Jay Wvin also says part of the reason he wanted to expand was to show younger staff at Green View that there would be promotion opportunities for them.

Moving forward, Jay Wvin plans to open more Galah Gala outlets as well as another branch or two of Green View, if he is able to find a space large enough to accommodate his requirements.

“When I start expanding Galah Gala, I will learn how to centralise talent management and product management.
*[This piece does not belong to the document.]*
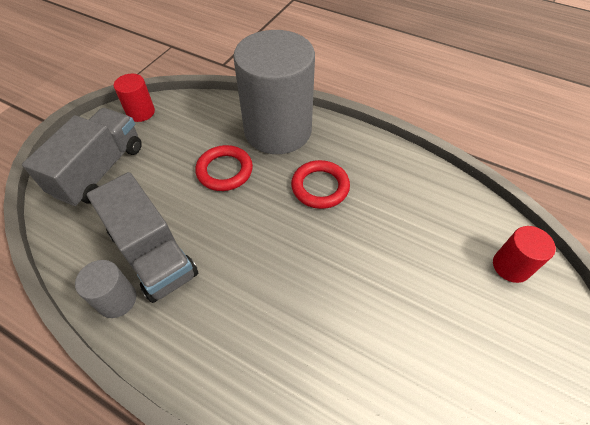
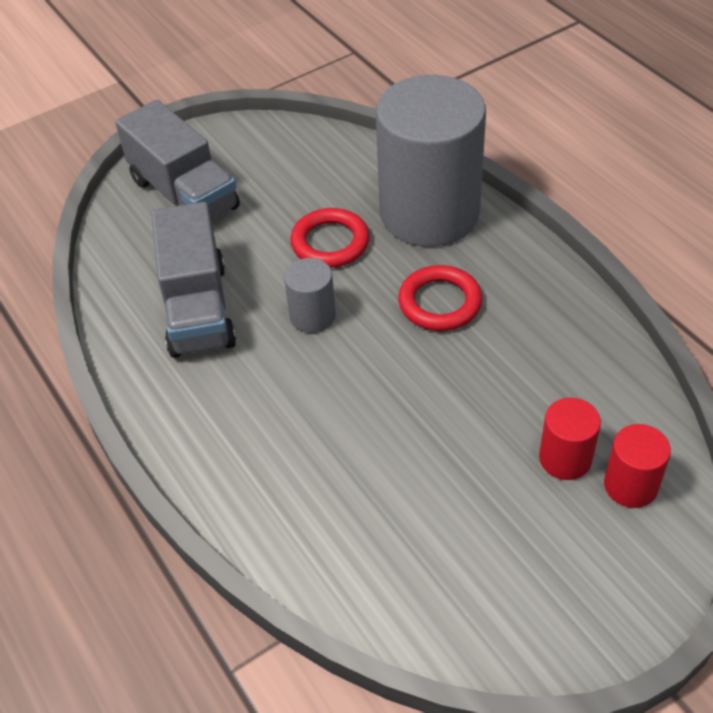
camera: 30 degrees right, 5 degrees down
(100, 170) = (184, 194): grey truck -> grey truck turned 90 degrees clockwise
(117, 300) = (138, 342): grey cylinder -> grey cylinder (312, 316)
(141, 112) = (266, 135): red cylinder -> red cylinder (565, 458)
So once I get the handle of opening multiple outlets, that will give me more experience in terms of opening another Green View, because I think there is room for expansion with Green View too,” he says.

Jay Wvin is also hopeful that if he runs the business in a more organised way, his young sons Ian Tan, six, and Roy Tan, five, will be interested in following in his footsteps in the future.“My dad gave me a safe, established platform but he also built this business without any proper management, so to me, my mission is to solve these problems so that my sons don’t see this business as troublesome if they want to take over one day,” he says.

Jau Weng meanwhile is content to spend his days ensuring everything is in order at his restaurant as well as doing the thing that gives him the most pleasure: spending time with his family.

“I am happy that the restaurant is thriving and my children and their spouses all live nearby, so in the nights, my kids and grandkids can come to the restaurant and we can all eat together,” he says, smiling widely.